The backstory.

Trussell runs a national network of food banks backed by more than 36,000 volunteers. In the post-COVID years, demand skyrocketed. The organisation handed out almost 3 million emergency food parcels in 2022/23, a 37% rise in two years, and found itself running a stack of big projects at the same time: technology, fundraising, network development, and infrastructure. Each one had its own team, its own timeline, and its own way of reporting.

On paper, the governance was all there. They had a strategic plan, annual plans, and delivery reviews built to catch problems early. They operated like the perfect charity. And yet projects still stalled in ways that no one could explain. Project reviews would hint at progress, but weeks later, the reality was that the work was languishing on people’s desks.

The real problem.

The problem looked like inconsistency, because every team ran projects differently, used different formats, and had its own idea of what counted as a risk. The obvious fix is to refine processes, such as creating standard templates, maintaining a shared tracker, or agreeing on a reporting format that everyone signs up to.

But I’ve seen the flaws in this fix enough times to distrust it. You roll out a template, everyone gets used to it for a few weeks, and then crickets - everyone forgets or goes back to how they were doing things before. And that’s because the problem was never really that the information was badly formatted. No, the problem is that no one was responsible for keeping the project moving. 

So the real problem here isn’t about processes, it’s: 

Who is the person responsible for unblocking this work, and do they know it’s their job?

Trussell, though, got this right. And it had nothing to do with standardising processes. Trussell gave each project a sponsor, a named senior person whose job was to unblock work and make decisions that were stuck. 

It sounds so simple when put like that, but it’s oddly more complicated to do. The challenge lies in understanding the value of a sponsor.
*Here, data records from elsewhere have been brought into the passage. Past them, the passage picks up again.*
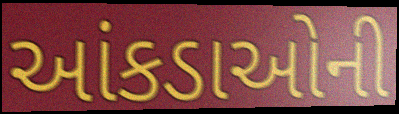
આંકડાઓની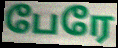
பேரே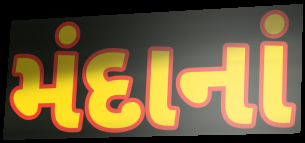
મંદાનાંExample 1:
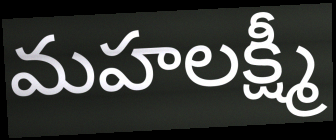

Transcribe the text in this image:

మహలక్ష్మీ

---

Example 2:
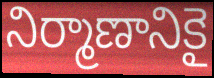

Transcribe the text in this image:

నిర్మాణానికై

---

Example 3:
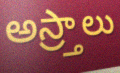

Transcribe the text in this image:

అస్ర్తాలు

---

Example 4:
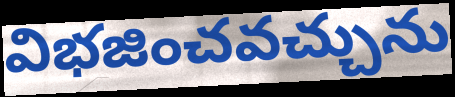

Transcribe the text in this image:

విభజించవచ్చును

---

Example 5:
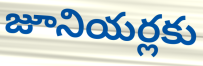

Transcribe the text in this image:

జూనియర్లకుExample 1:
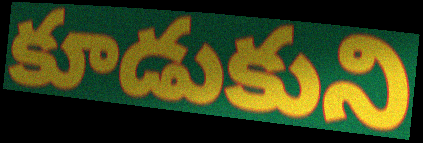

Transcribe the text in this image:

కూడుకుని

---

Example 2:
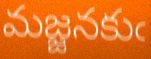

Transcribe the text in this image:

మజ్జనకుఁ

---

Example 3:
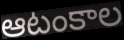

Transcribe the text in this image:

ఆటంకాల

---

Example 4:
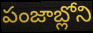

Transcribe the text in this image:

పంజాబ్లోని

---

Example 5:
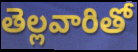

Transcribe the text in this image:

తెల్లవారితో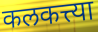
कलकत्त्या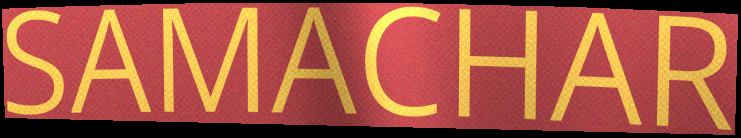
SAMACHAR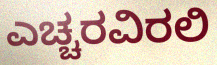
ಎಚ್ಚರವಿರಲಿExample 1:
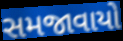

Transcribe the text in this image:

સમજાવાયો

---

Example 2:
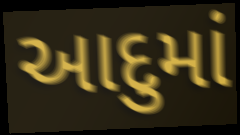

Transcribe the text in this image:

આદુમાં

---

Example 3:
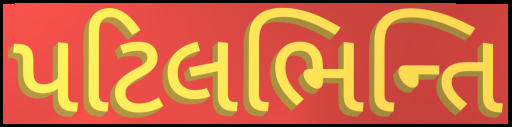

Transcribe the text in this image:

પટિલભિન્તિ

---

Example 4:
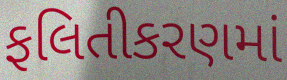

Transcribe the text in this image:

ફલિતીકરણમાં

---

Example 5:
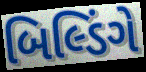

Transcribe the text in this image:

બિલ્ડિંગેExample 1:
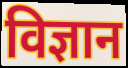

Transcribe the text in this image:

विज्ञान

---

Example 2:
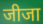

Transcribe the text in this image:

जीजा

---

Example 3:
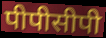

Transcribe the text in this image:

पीपीसीपी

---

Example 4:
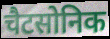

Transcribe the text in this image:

चैटसोनिक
It’s for them to show up in small instances throughout a project, such as when an expenditure needs signing off, when a decision is stuck between two teams, each believing the other owns it, or when the only person who can say no is someone senior.
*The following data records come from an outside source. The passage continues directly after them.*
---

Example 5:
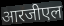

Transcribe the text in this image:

आरजीएल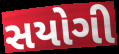
સયોગી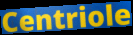
CentrioleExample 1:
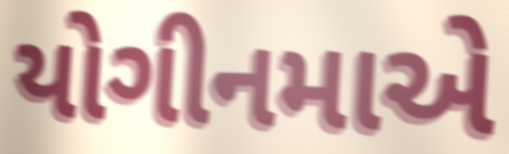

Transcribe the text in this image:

યોગીનમાએ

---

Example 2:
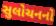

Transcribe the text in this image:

સુલોચનનો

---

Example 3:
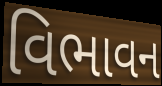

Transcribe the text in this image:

વિભાવન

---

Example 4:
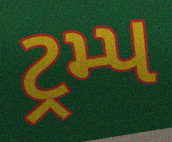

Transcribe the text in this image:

ટ્રમ્પ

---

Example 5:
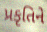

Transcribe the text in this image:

પ્રકૃતિનેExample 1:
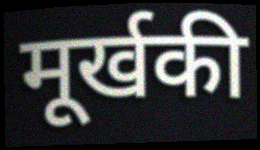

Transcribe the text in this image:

मूर्खकी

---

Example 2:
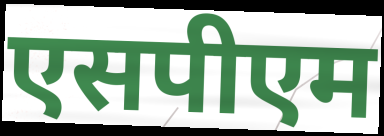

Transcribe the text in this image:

एसपीएम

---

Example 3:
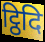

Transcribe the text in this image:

ट्ठिदि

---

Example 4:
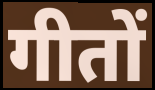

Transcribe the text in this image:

गीतों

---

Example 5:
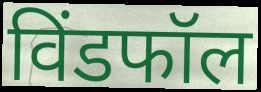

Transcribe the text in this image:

विंडफॉल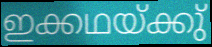
ഇക്കഥയ്ക്കു്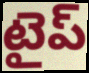
టైప్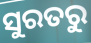
ସୁରତରୁ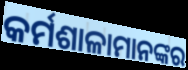
କର୍ମଶାଳାମାନଙ୍କର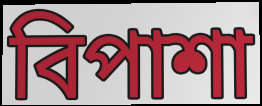
বিপাশা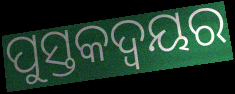
ପୁସ୍ତକଦ୍ୱୟରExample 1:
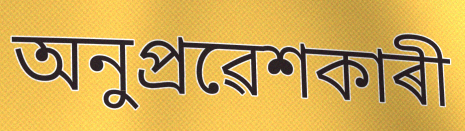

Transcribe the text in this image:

অনুপ্ৰৱেশকাৰী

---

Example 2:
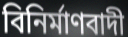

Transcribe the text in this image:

বিনিৰ্মাণবাদী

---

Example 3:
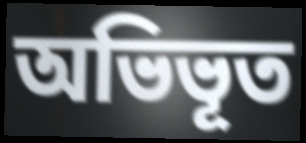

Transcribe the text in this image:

অভিভূত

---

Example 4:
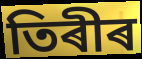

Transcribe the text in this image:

তিৰীৰ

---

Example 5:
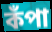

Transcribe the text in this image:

কঁপা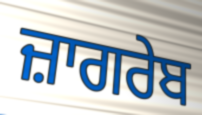
ਜ਼ਾਗਰੇਬ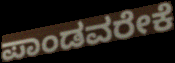
ಪಾಂಡವರೇಕೆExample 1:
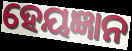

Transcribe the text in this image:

ହେୟଜ୍ଞାନ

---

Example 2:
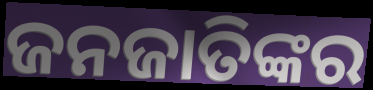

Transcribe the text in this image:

ଜନଜାତିଙ୍କର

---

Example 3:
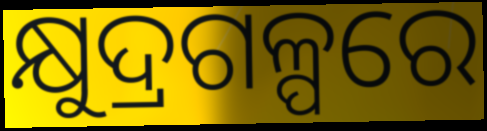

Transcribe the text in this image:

କ୍ଷୁଦ୍ରଗଳ୍ପରେ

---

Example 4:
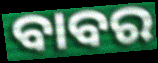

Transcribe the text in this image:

ବାବର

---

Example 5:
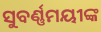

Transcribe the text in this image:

ସୁବର୍ଣ୍ଣମୟୀଙ୍କ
In a small charity, this is even more challenging, as a project function often doesn’t exist. Ops managers are running projects and chasing decisions at the same time, which means the person flagging the blocker and the person who should clear it are the same exhausted human. 

Very early in my career, I ran an event for a client, leading a team of graduates to deliver the work. They’d bring me blockers, and I’d escalate them straight up to the client until, one day, the client asked me, quite bluntly, why I was bothering them. I’d assumed I needed their sign-off on anything beyond my immediate remit. They’d assumed the role came with the authority to decide - after all, what were they paying me for? But neither of us had said it out loud, which meant the team couldn’t get a decision, the project was stalling, and it turned out the blocker was me. And since? I’ve always agreed in advance where my authority starts and ends. 

However, there’s one way this can still trip you up even after you’ve named a sponsor, and it’s worth paying attention to: when a sponsor agrees to the role but then slides back into being someone who is kept up to date, not someone of action. The meeting where they were meant to remove blockers turns into one where everyone just describes their work. Everyone leaves informed, but nothing is decided. The early warning sign for this is easy to spot. If you’ve left two sponsor catch-ups in a row without a single decision made or a blocker cleared, the role has already drifted, whatever the project plan says.

Steal this.

What’s worth stealing from Trussell is a single recurring meeting, run by one rule.

To set it up, first name a sponsor for the work or project, the one person who is senior enough to clear blockers without having to ask anyone else. And if there isn’t anyone senior enough within the structure, get a sign-off so that the person has the authority to unblock. 

Then put a short, regular ‘sponsor drop-in’ meeting in the diary with them. Thirty to forty-five minutes. This structure allows the role to remain involved throughout the life of the project, so it’s not just a one-off, ad hoc catch-up that everyone’s forgotten by week three.

Lastly, give this meeting one rule: it’s for decisions and blockers and under no circumstances is it for status updates. Circulate updates beforehand so that time is not spent in the session describing what happened - the sponsor arrives already informed, and in the meeting, take the updates paper as read. The time in the meeting then goes where it should: on what’s stuck, and what the sponsor is going to do about it. 

It’s one rule, simple and complicated at the same time, but it’s what can help small charity teams to keep projects running.

Stuck projects don’t often need better plans. Sometimes, they just need someone who’s allowed to say yes. 

Case study source: The Management Centre.